> **TASK STATEMENT**:
Repeat the data verbatim, images excluded.

> **RECORDS SHOWN**:
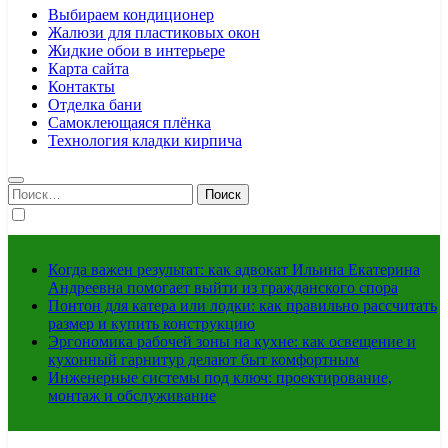
Выбираем кондиционер
Жалюзи для пластиковых окон
Жидкие обои в интерьере
Карта сайта
Контакты
Отделка бани
Самоклеющаяся плёнка
Технология кладки кирпича
Найти:
Когда важен результат: как адвокат Ильина Екатерина
Андреевна помогает выйти из гражданского спора
Понтон для катера или лодки: как правильно рассчитать
размер и купить конструкцию
Эргономика рабочей зоны на кухне: как освещение и
кухонный гарнитур делают быт комфортным
Инженерные системы под ключ: проектирование,
монтаж и обслуживание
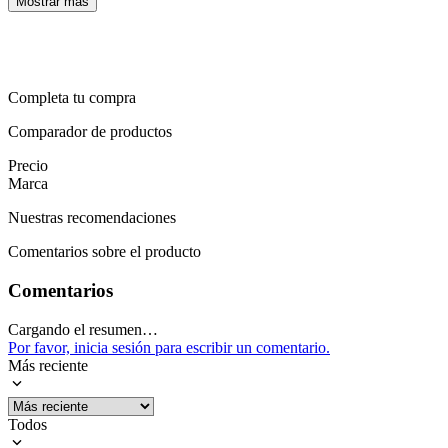
Mostrar más
Arranque
Delantera: Barras telescópicas invertidas,
Suspensión
Posterior: Monoshock
Tanque de
11 Lts
combustible
Completa tu compra
Tipo de
Gasolina
Combustible
Comparador de productos
Tipo de motor
Cadenilla con balanceador
Precio
Velocidad Maxima
118 Km/h
Marca
Mostrar más
Nuestras recomendaciones
Comentarios sobre el producto
Comentarios
Cargando el resumen…
Por favor, inicia sesión para escribir un comentario.
Más reciente
Todos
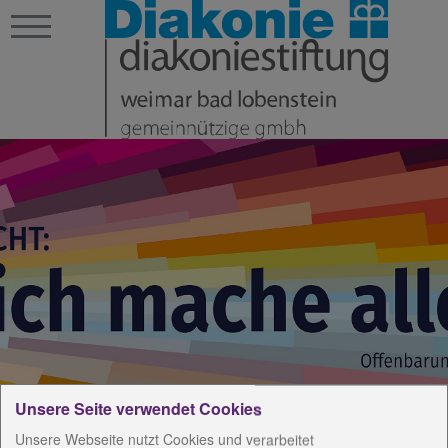
Unsere Seite verwendet Cookies
Unsere Webseite nutzt Cookies und verarbeitet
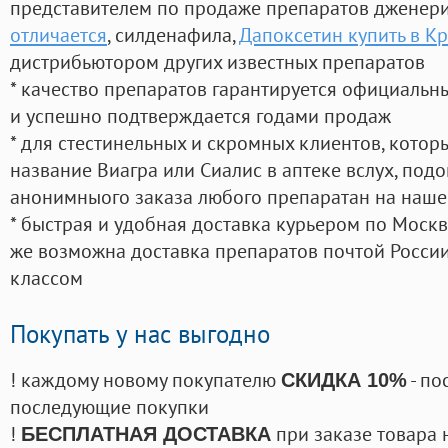
представителем по продаже препаратов дженер
отличается
, силденафила
,
Дапоксетин купить в К
дистрибьютором других известных препаратов
* качество препаратов гарантируется официаль
и успешно подтверждается годами продаж
* для стестинельных и скромных клиентов, кото
название Виагра или Сиалис в аптеке вслух, под
анонимныого заказа любого препаратан на наше
* быстрая и удобная доставка курьером по Москве
же возможна доставка препаратов почтой России
классом
Покупать у нас выгодно
! каждому новому покупателю
- по
СКИДКА 10%
последующие покупки
!
при заказе товара 
БЕСПЛАТНАЯ ДОСТАВКА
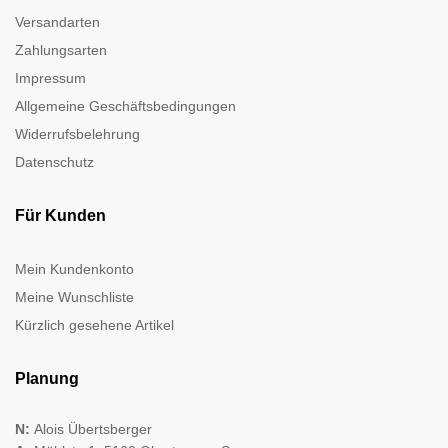
Versandarten
Zahlungsarten
Impressum
Allgemeine Geschäftsbedingungen
Widerrufsbelehrung
Datenschutz
Für Kunden
Mein Kundenkonto
Meine Wunschliste
Kürzlich gesehene Artikel
Planung
N:
Alois Übertsberger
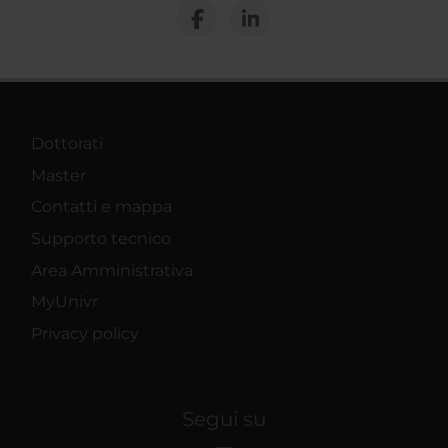
Dottorati
Master
Contatti e mappa
Supporto tecnico
Area Amministrativa
MyUnivr
Privacy policy
Segui su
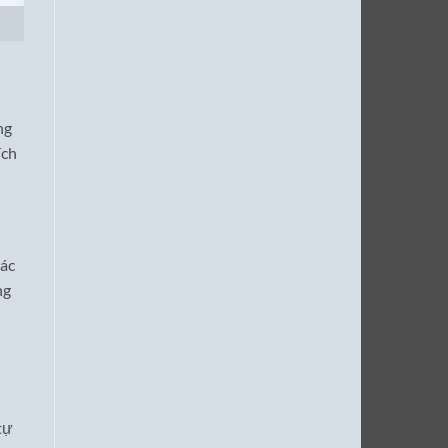
ng
ích
các
ng
tự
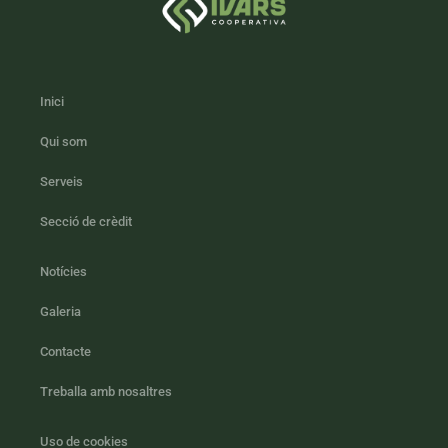
Inici
Qui som
Serveis
Secció de crèdit
Notícies
Galeria
Contacte
Treballa amb nosaltres
Uso de cookies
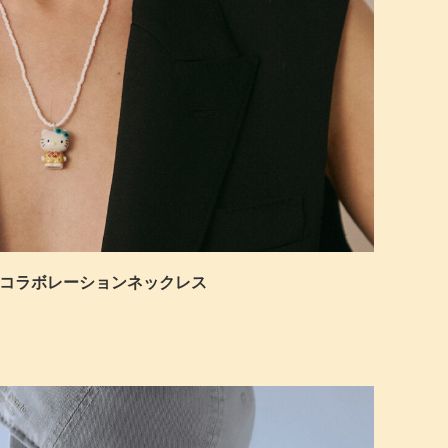
キティのコラボレーションネックレス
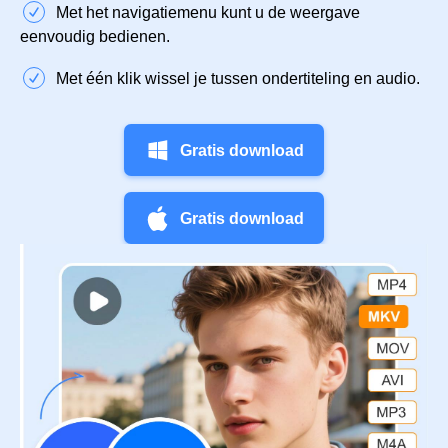
Met het navigatiemenu kunt u de weergave
eenvoudig bedienen.
Met één klik wissel je tussen ondertiteling en audio.
Gratis download
Gratis download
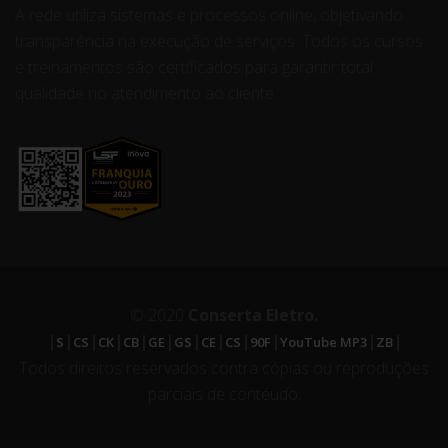
A rede utiliza sistemas e processos online, objetivando
transparência na execução de serviços. Todos os cursos
e treinamentos são certificados para garantir total
qualidade no atendimento ao cliente.
© 2020
Conserta Eletro.
|
|
|
|
|
|
|
|
|
|
|
|
S
CS
CK
CB
GE
GS
CE
CS
90F
YouTube MP3
ZB
Todos direitos reservados contra cópias ou reproduções
parciais de contéudo.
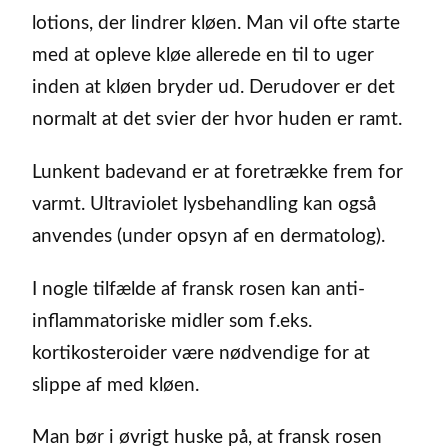
lotions, der lindrer kløen. Man vil ofte starte
med at opleve kløe allerede en til to uger
inden at kløen bryder ud. Derudover er det
normalt at det svier der hvor huden er ramt.
Lunkent badevand er at foretrække frem for
varmt. Ultraviolet lysbehandling kan også
anvendes (under opsyn af en dermatolog).
I nogle tilfælde af fransk rosen kan anti-
inflammatoriske midler som f.eks.
kortikosteroider være nødvendige for at
slippe af med kløen.
Man bør i øvrigt huske på, at fransk rosen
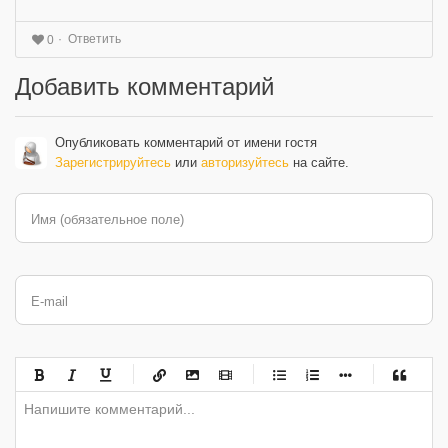
Ответить
0
Добавить комментарий
Опубликовать комментарий от имени гостя
Зарегистрируйтесь
или
авторизуйтесь
на сайте.
Имя (обязательное поле)
E-mail
-
-
-
-
-
-
-
-
-
-
-
-
-
-
-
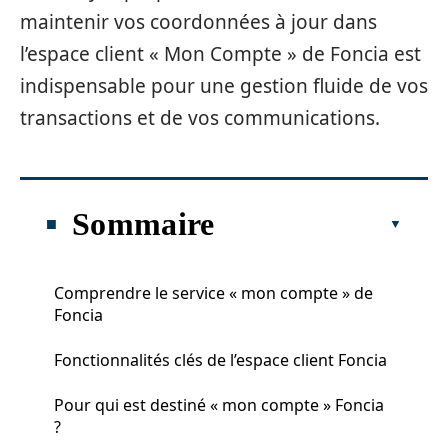
maintenir vos coordonnées à jour dans
l’espace client « Mon Compte » de Foncia est
indispensable pour une gestion fluide de vos
transactions et de vos communications.
Sommaire
Comprendre le service « mon compte » de
Foncia
Fonctionnalités clés de l’espace client Foncia
Pour qui est destiné « mon compte » Foncia
?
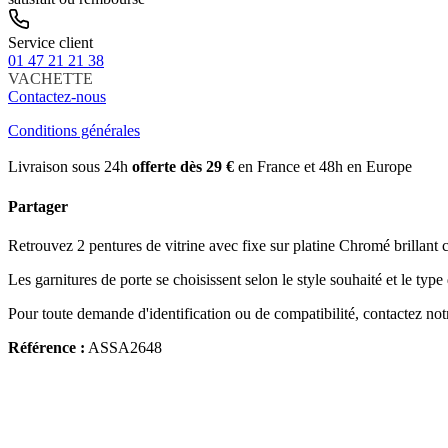
Service client
01 47 21 21 38
VACHETTE
Contactez-nous
Conditions générales
Livraison sous 24h
offerte dès 29 €
en France et 48h en Europe
Partager
Retrouvez 2 pentures de vitrine avec fixe sur platine Chromé brillant ch
Les garnitures de porte se choisissent selon le style souhaité et le type
Pour toute demande d'identification ou de compatibilité, contactez not
Référence :
ASSA2648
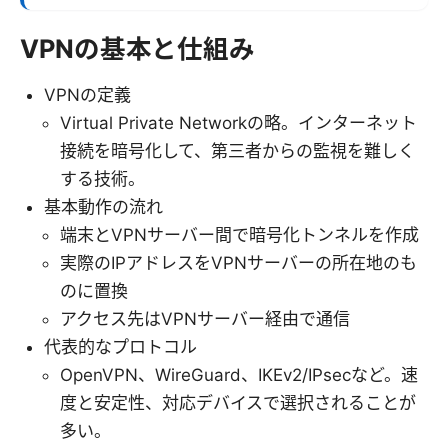
VPNの基本と仕組み
VPNの定義
Virtual Private Networkの略。インターネット
接続を暗号化して、第三者からの監視を難しく
する技術。
基本動作の流れ
端末とVPNサーバー間で暗号化トンネルを作成
実際のIPアドレスをVPNサーバーの所在地のも
のに置換
アクセス先はVPNサーバー経由で通信
代表的なプロトコル
OpenVPN、WireGuard、IKEv2/IPsecなど。速
度と安定性、対応デバイスで選択されることが
多い。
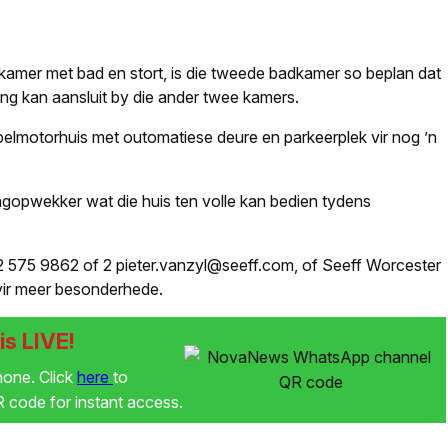
dkamer met bad en stort, is die tweede badkamer so beplan dat
gang kan aansluit by die ander twee kamers.
belmotorhuis met outomatiese deure en parkeerplek vir nog ’n
ragopwekker wat die huis ten volle kan bedien tydens
 575 9862 of
2
pieter.vanzyl@seeff.com, of Seeff Worcester
vir meer besonderhede.
s LIVE!
phone. Click
here
to
code for instant access.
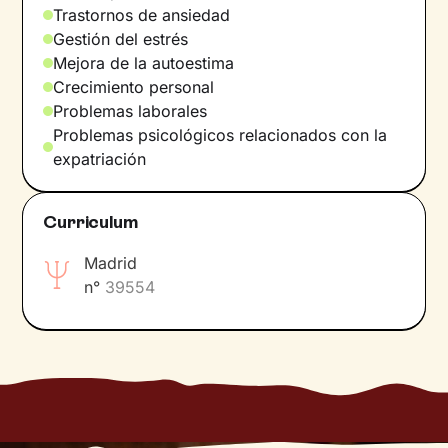
Trastornos de ansiedad
Gestión del estrés
Mejora de la autoestima
Crecimiento personal
Problemas laborales
Problemas psicológicos relacionados con la
expatriación
Curriculum
Madrid
n°
39554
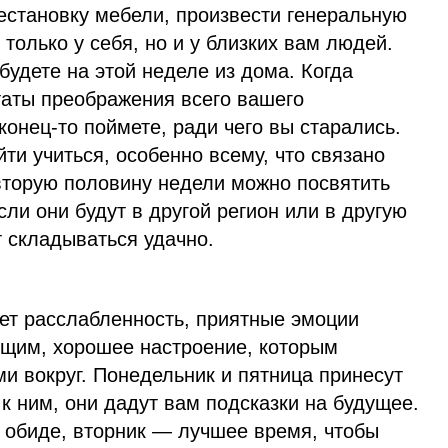
естановку мебели, произвести генеральную
 только у себя, но и у близких вам людей.
будете на этой неделе из дома. Когда
таты преображения всего вашего
конец-то поймете, ради чего вы старались.
ти учиться, особенно всему, что связано
 вторую половину недели можно посвятить
сли они будут в другой регион или в другую
т складываться удачно.
ет расслабленность, приятные эмоции
ющим, хорошее настроение, которым
ми вокруг. Понедельник и пятница принесут
к ним, они дадут вам подсказки на будущее.
в обиде, вторник — лучшее время, чтобы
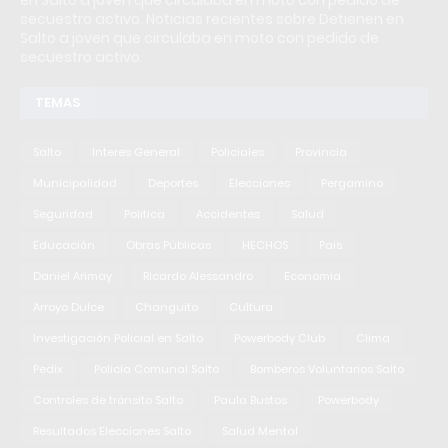
secuestro activo. Noticias recientes sobre Detienen en
Salto a joven que circulaba en moto con pedido de
secuestro activo.
TEMAS
Salto
Interes General
Policiales
Provincia
Municipalidad
Deportes
Elecciones
Pergamino
Seguridad
Politica
Accidentes
Salud
Educación
Obras Públicas
HECHOS
Pais
Daniel Arimay
Ricardo Alessandro
Economia
Arroyo Dulce
Changuito
Cultura
Investigación Policial en Salto
Powerbody Club
Clima
Pedix
Policía Comunal Salto
Bomberos Voluntarios Salto
Controles de tránsito Salto
Paula Bustos
Powerbody
Resultados Elecciones Salto
Salud Mental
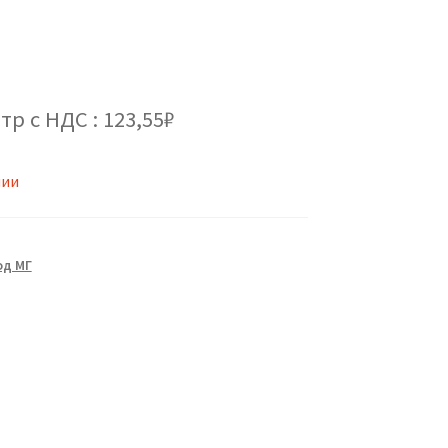
тр с НДС : 123,55₽
чии
од МГ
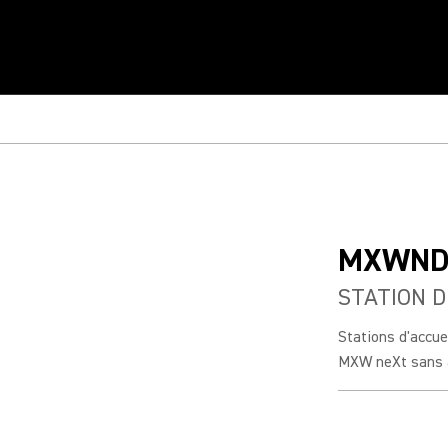
MXWND
STATION 
Stations d'accue
MXW neXt sans av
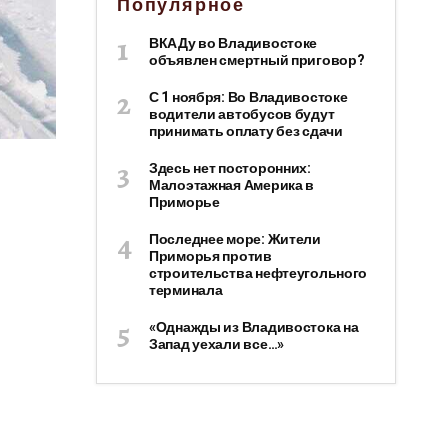
Популярное
ВКАДу во Владивостоке
объявлен смертный приговор?
С 1 ноября: Во Владивостоке
водители автобусов будут
принимать оплату без сдачи
Здесь нет посторонних:
Малоэтажная Америка в
Приморье
Последнее море: Жители
Приморья против
строительства нефтеугольного
терминала
«Однажды из Владивостока на
Запад уехали все…»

> **OUTPUT OF THE EXERCISE**:
Выбираем кондиционер
Жалюзи для пластиковых окон
Жидкие обои в интерьере
Карта сайта
Контакты
Отделка бани
Самоклеющаяся плёнка
Технология кладки кирпича
Найти:
Когда важен результат: как адвокат Ильина Екатерина
Андреевна помогает выйти из гражданского спора
Понтон для катера или лодки: как правильно рассчитать
размер и купить конструкцию
Эргономика рабочей зоны на кухне: как освещение и
кухонный гарнитур делают быт комфортным
Инженерные системы под ключ: проектирование,
монтаж и обслуживание
Mostrar más
Arranque
Delantera: Barras telescópicas invertidas,
Suspensión
Posterior: Monoshock
Tanque de
11 Lts
combustible
Completa tu compra
Tipo de
Gasolina
Combustible
Comparador de productos
Tipo de motor
Cadenilla con balanceador
Precio
Velocidad Maxima
118 Km/h
Marca
Mostrar más
Nuestras recomendaciones
Comentarios sobre el producto
Comentarios
Cargando el resumen…
Por favor, inicia sesión para escribir un comentario.
Más reciente
Todos
Unsere Seite verwendet Cookies
Unsere Webseite nutzt Cookies und verarbeitet
представителем по продаже препаратов дженер
отличается
, силденафила
,
Дапоксетин купить в К
дистрибьютором других известных препаратов
* качество препаратов гарантируется официаль
и успешно подтверждается годами продаж
* для стестинельных и скромных клиентов, кото
название Виагра или Сиалис в аптеке вслух, под
анонимныого заказа любого препаратан на наше
* быстрая и удобная доставка курьером по Москве
же возможна доставка препаратов почтой России
классом
Покупать у нас выгодно
! каждому новому покупателю
- по
СКИДКА 10%
последующие покупки
!
при заказе товара 
БЕСПЛАТНАЯ ДОСТАВКА
Versandarten
Zahlungsarten
Impressum
Allgemeine Geschäftsbedingungen
Widerrufsbelehrung
Datenschutz
Für Kunden
Mein Kundenkonto
Meine Wunschliste
Kürzlich gesehene Artikel
Planung
N:
Alois Übertsberger
Dottorati
Master
Contatti e mappa
Supporto tecnico
Area Amministrativa
MyUnivr
Privacy policy
Segui su
ng
ích
các
ng
tự
Inici
Qui som
Serveis
Secció de crèdit
Notícies
Galeria
Contacte
Treballa amb nosaltres
Uso de cookies
キティのコラボレーションネックレス
Met het navigatiemenu kunt u de weergave
eenvoudig bedienen.
Met één klik wissel je tussen ondertiteling en audio.
Gratis download
Gratis download
A rede utiliza sistemas e processos online, objetivando
transparência na execução de serviços. Todos os cursos
e treinamentos são certificados para garantir total
qualidade no atendimento ao cliente.
© 2020
Conserta Eletro.
|
|
|
|
|
|
|
|
|
|
|
|
S
CS
CK
CB
GE
GS
CE
CS
90F
YouTube MP3
ZB
Todos direitos reservados contra cópias ou reproduções
parciais de contéudo.
lotions, der lindrer kløen. Man vil ofte starte
med at opleve kløe allerede en til to uger
inden at kløen bryder ud. Derudover er det
normalt at det svier der hvor huden er ramt.
Lunkent badevand er at foretrække frem for
varmt. Ultraviolet lysbehandling kan også
anvendes (under opsyn af en dermatolog).
I nogle tilfælde af fransk rosen kan anti-
inflammatoriske midler som f.eks.
kortikosteroider være nødvendige for at
slippe af med kløen.
Man bør i øvrigt huske på, at fransk rosen
Ответить
0
Добавить комментарий
Опубликовать комментарий от имени гостя
Зарегистрируйтесь
или
авторизуйтесь
на сайте.
Имя (обязательное поле)
E-mail
-
-
-
-
-
-
-
-
-
-
-
-
-
-
-
maintenir vos coordonnées à jour dans
l’espace client « Mon Compte » de Foncia est
indispensable pour une gestion fluide de vos
transactions et de vos communications.
Sommaire
Comprendre le service « mon compte » de
Foncia
Fonctionnalités clés de l’espace client Foncia
Pour qui est destiné « mon compte » Foncia
?
Service client
01 47 21 21 38
VACHETTE
Contactez-nous
Conditions générales
Livraison sous 24h
offerte dès 29 €
en France et 48h en Europe
Partager
Retrouvez 2 pentures de vitrine avec fixe sur platine Chromé brillant ch
Les garnitures de porte se choisissent selon le style souhaité et le type
Pour toute demande d'identification ou de compatibilité, contactez not
Référence :
ASSA2648
VPNの基本と仕組み
VPNの定義
Virtual Private Networkの略。インターネット
接続を暗号化して、第三者からの監視を難しく
する技術。
基本動作の流れ
端末とVPNサーバー間で暗号化トンネルを作成
実際のIPアドレスをVPNサーバーの所在地のも
のに置換
アクセス先はVPNサーバー経由で通信
代表的なプロトコル
OpenVPN、WireGuard、IKEv2/IPsecなど。速
度と安定性、対応デバイスで選択されることが
多い。
dkamer met bad en stort, is die tweede badkamer so beplan dat
gang kan aansluit by die ander twee kamers.
belmotorhuis met outomatiese deure en parkeerplek vir nog ’n
ragopwekker wat die huis ten volle kan bedien tydens
 575 9862 of
2
pieter.vanzyl@seeff.com, of Seeff Worcester
vir meer besonderhede.
s LIVE!
phone. Click
here
to
code for instant access.
Trastornos de ansiedad
Gestión del estrés
Mejora de la autoestima
Crecimiento personal
Problemas laborales
Problemas psicológicos relacionados con la
expatriación
Curriculum
Madrid
n°
39554
естановку мебели, произвести генеральную
 только у себя, но и у близких вам людей.
будете на этой неделе из дома. Когда
таты преображения всего вашего
конец-то поймете, ради чего вы старались.
ти учиться, особенно всему, что связано
 вторую половину недели можно посвятить
сли они будут в другой регион или в другую
т складываться удачно.
ет расслабленность, приятные эмоции
ющим, хорошее настроение, которым
ми вокруг. Понедельник и пятница принесут
к ним, они дадут вам подсказки на будущее.
в обиде, вторник — лучшее время, чтобы
secuestro activo. Noticias recientes sobre Detienen en
Salto a joven que circulaba en moto con pedido de
secuestro activo.
TEMAS
Salto
Interes General
Policiales
Provincia
Municipalidad
Deportes
Elecciones
Pergamino
Seguridad
Politica
Accidentes
Salud
Educación
Obras Públicas
HECHOS
Pais
Daniel Arimay
Ricardo Alessandro
Economia
Arroyo Dulce
Changuito
Cultura
Investigación Policial en Salto
Powerbody Club
Clima
Pedix
Policía Comunal Salto
Bomberos Voluntarios Salto
Controles de tránsito Salto
Paula Bustos
Powerbody
Resultados Elecciones Salto
Salud Mental
тр с НДС : 123,55₽
чии
од МГ
MXWND
STATION 
Stations d'accue
MXW neXt sans av
Популярное
ВКАДу во Владивостоке
объявлен смертный приговор?
С 1 ноября: Во Владивостоке
водители автобусов будут
принимать оплату без сдачи
Здесь нет посторонних:
Малоэтажная Америка в
Приморье
Последнее море: Жители
Приморья против
строительства нефтеугольного
терминала
«Однажды из Владивостока на
Запад уехали все…»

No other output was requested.